Working backwards with typical industry conversion rates — 60% booking rate and 32% close rate — and the CPL benchmarks above, you can calculate whether any trade and channel combination hits the target:
- Roofing / Google LSA at $40 CPL: $40 ÷ (0.60 × 0.32) = $208 per signed contract. On a $9,000 ticket, that's 2.3% — well within target.
- HVAC / Google Search at $75 CPL: $75 ÷ (0.60 × 0.32) = $391 per signed contract. On a $12,000 replacement ticket, that's 3.3% — at the upper end of target.
- Kitchen / Meta at $45 CPL: $45 ÷ (0.45 × 0.28) = $357 per signed contract. On a $52,000 kitchen, that's 0.7% — excellent, if the lower conversion rates are accurate for your campaigns.

When Ads Aren't Converting: What to Check First
Before concluding that a channel doesn't work or that CPLs are too high, work through this diagnostic checklist. In our experience, the ad account is rarely the root problem — it's almost always one of these four issues:
1. Landing page. Is traffic going to a dedicated campaign landing page, or to your homepage? Homepage traffic converts at 2–4%. Dedicated landing pages convert at 15–25%. If you don't have a landing page for each campaign type, fix this before anything else. No other change does more for your CPL without touching the ad account.
2. Response time. How long does it take your team to respond to a new lead? If the average response time is over 1 hour, you're losing approximately 80% of leads before you've had a real conversation. Speed is infrastructure, not a soft skill. An AI receptionist answering calls in under 12 seconds and an automated SMS firing within 3 minutes of form submission are the baseline requirements for a functional lead conversion system.
3. Follow-up volume. How many times do you attempt to contact a new lead before marking it as dead? If the answer is one or two, you're leaving the majority of your leads in the graveyard. Leads require 5–7 touches to convert. A 14-day automated follow-up sequence is table stakes, not advanced strategy.

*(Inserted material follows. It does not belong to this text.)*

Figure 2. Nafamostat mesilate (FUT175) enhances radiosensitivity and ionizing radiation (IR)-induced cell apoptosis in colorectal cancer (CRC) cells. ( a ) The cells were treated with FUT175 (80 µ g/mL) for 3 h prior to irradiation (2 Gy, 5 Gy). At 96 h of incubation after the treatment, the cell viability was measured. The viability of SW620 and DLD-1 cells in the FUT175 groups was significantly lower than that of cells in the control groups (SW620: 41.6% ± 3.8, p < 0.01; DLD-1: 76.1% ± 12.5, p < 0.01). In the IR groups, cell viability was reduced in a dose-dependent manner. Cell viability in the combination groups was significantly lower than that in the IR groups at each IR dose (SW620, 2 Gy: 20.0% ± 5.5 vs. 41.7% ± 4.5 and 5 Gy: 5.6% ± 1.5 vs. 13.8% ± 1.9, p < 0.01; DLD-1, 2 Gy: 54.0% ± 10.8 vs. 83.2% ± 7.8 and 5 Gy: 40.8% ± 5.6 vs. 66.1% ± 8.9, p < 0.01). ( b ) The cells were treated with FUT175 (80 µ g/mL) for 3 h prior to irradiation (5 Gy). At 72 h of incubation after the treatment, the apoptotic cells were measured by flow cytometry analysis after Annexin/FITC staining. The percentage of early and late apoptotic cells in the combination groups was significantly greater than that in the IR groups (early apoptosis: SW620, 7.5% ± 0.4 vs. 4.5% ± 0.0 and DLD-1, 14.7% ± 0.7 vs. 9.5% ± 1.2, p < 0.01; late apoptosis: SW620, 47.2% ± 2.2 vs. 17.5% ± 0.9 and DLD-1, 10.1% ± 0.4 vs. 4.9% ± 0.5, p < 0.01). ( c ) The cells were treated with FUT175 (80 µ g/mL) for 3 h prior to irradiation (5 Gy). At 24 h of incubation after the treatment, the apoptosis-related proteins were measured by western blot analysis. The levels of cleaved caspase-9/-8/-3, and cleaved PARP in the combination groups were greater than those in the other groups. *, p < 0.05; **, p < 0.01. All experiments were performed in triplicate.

4. Attribution accuracy. Are you measuring everything? Call tracking, form submissions, and direct call clicks from Google Ads all need to be attributed correctly to know which campaigns are producing signed contracts vs. just leads. Without call tracking, you may be attributing revenue to the wrong campaign and cutting the one that's actually working.
Fix these four in order before optimizing ad creative, adjusting bids, or switching channels. In most cases, the channel was working fine — the system around it wasn't.
Frequently Asked Questions.
Q.01How much should contractors spend on marketing?
It depends on trade. Minimum effective monthly ad spend runs about $800–$1,500 for epoxy, $1,200–$2,000 for flooring, $1,500–$2,500 for roofing, up to $2,500–$4,500 for pool — excluding management. Under-spending strands campaigns in Google’s learning phase, which needs 30–50 conversions a month. With Deals To Grow, ad spend goes straight to the platforms, never marked up.
Q.02What is a typical contractor cost per lead by trade?
In competitive U.S. metros, well-run campaigns produce roughly: roofing $15–$75, HVAC $20–$100, kitchen $25–$120, bath $20–$100, windows $18–$85, pool $30–$130, flooring $15–$80, and epoxy $12–$65 per lead — Meta lowest, Google Search highest. Normalize against your average ticket, and track cost per signed contract, not cost per lead alone.
Q.03Shared leads vs owned leads — what do they cost?
Owned campaign leads run roughly $12–$130 depending on trade and channel, and every lead is exclusive to you. Shared or aggregator leads are resold to several contractors at once, so you win only a fraction and pay far more per signed job — while owning nothing that compounds.